=== Section Start ===
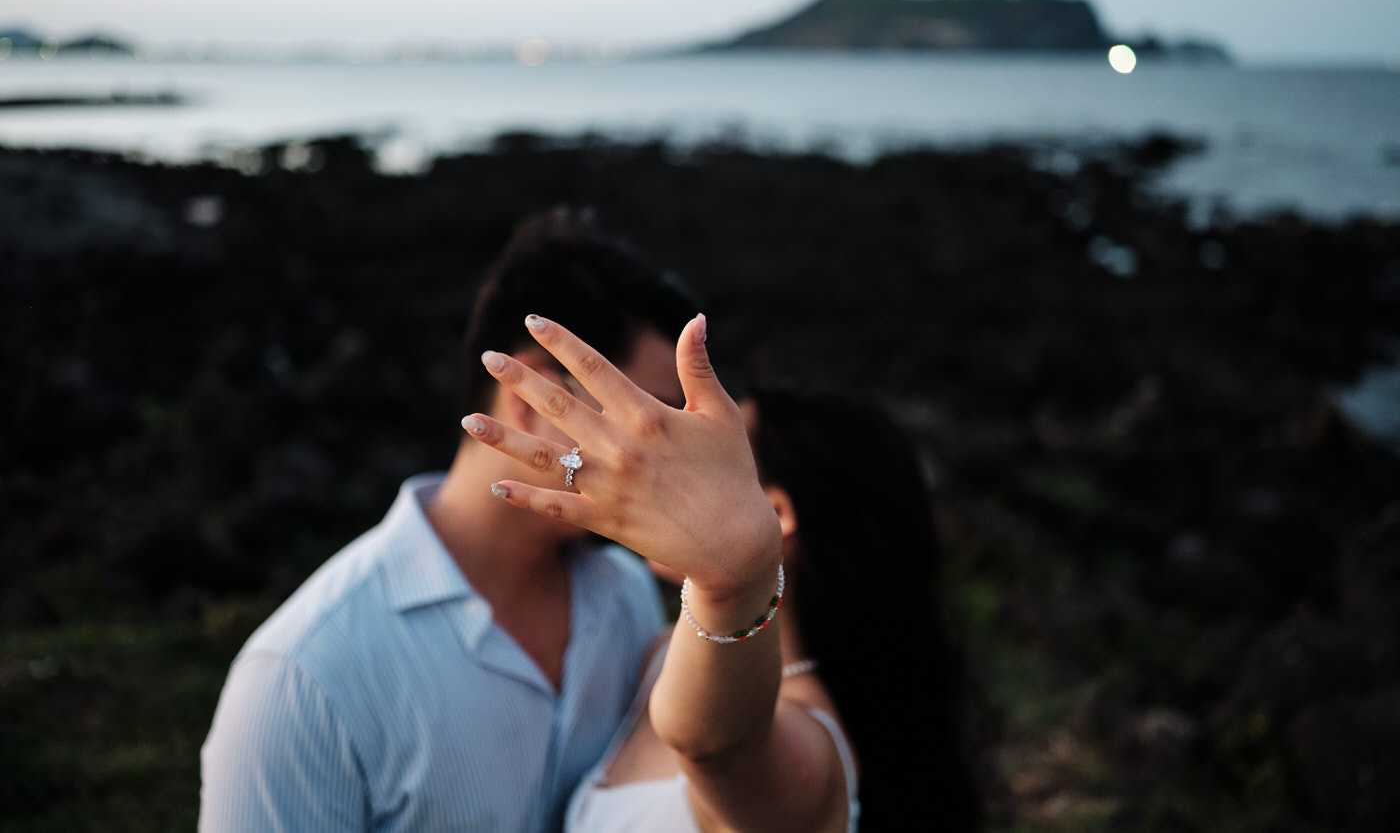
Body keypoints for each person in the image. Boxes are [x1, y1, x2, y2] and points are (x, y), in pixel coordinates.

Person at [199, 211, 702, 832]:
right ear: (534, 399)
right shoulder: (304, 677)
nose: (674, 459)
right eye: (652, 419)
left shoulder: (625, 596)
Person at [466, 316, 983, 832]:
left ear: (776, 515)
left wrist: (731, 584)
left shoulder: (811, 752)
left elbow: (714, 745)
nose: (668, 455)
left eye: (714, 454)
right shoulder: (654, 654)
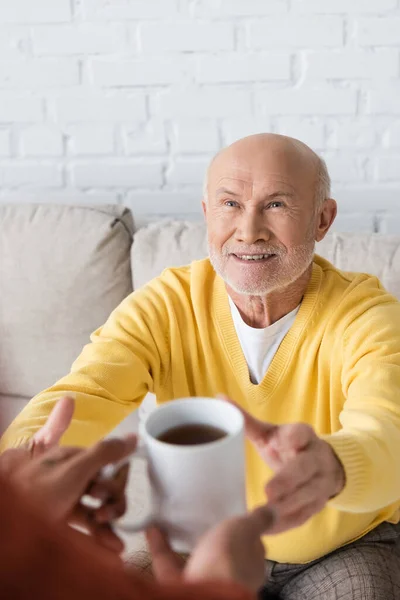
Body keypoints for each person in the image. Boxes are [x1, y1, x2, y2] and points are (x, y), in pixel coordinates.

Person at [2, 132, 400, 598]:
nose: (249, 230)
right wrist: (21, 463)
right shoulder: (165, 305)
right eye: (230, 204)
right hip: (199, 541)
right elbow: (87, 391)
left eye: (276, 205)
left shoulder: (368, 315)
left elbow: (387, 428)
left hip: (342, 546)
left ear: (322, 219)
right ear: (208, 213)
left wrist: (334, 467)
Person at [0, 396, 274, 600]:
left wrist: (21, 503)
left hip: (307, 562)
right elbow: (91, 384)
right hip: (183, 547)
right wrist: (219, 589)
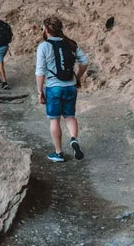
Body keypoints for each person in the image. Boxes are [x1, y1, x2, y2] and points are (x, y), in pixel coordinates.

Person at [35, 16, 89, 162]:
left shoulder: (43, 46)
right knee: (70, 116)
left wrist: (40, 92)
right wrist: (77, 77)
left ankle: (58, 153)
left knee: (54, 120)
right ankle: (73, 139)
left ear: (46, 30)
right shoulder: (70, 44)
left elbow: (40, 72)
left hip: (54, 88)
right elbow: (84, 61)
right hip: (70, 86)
=== Section End ===
ABOUT THIS TASK: Copy the full listing above exactly, apart from the pictures.

ANSWER:
Body keypoints for each person in the image. Boxes are [x1, y1, x2, y2] and points are (x, y), in pixel coordinates.

Person at [199, 211, 702, 832]:
right ear: (534, 399)
right shoulder: (304, 677)
nose: (674, 459)
right eye: (652, 419)
left shoulder: (625, 596)
Person at [466, 316, 983, 832]:
left ear: (776, 515)
left wrist: (731, 584)
left shoulder: (811, 752)
left elbow: (714, 745)
nose: (668, 455)
left eye: (714, 454)
right shoulder: (654, 654)
Body keypoints for each person in the image. Boxes are [x1, y1, x2, y2] and points are (x, y), in pixel coordinates.

Person at [2, 132, 400, 598]:
nose: (249, 230)
right wrist: (21, 463)
right shoulder: (165, 305)
right eye: (230, 204)
right hip: (199, 541)
right elbow: (87, 391)
left eye: (276, 205)
left shoulder: (368, 315)
left elbow: (387, 428)
left hip: (342, 546)
left ear: (322, 219)
right ear: (208, 213)
left wrist: (334, 467)
Person at [0, 396, 274, 600]:
left wrist: (21, 503)
left hip: (307, 562)
right elbow: (91, 384)
right hip: (183, 547)
right wrist: (219, 589)
Body keypoints for each person in the image. Boxes are [x1, y1, x2, y2] and points are (x, y), in pixel coordinates.

Person at [35, 16, 89, 162]:
left shoulder: (43, 46)
right knee: (70, 116)
left wrist: (40, 92)
right wrist: (77, 77)
left ankle: (58, 153)
left knee: (54, 120)
right ankle: (73, 139)
left ear: (46, 30)
right shoulder: (70, 44)
left elbow: (40, 72)
left hip: (54, 88)
right elbow: (84, 61)
right hip: (70, 86)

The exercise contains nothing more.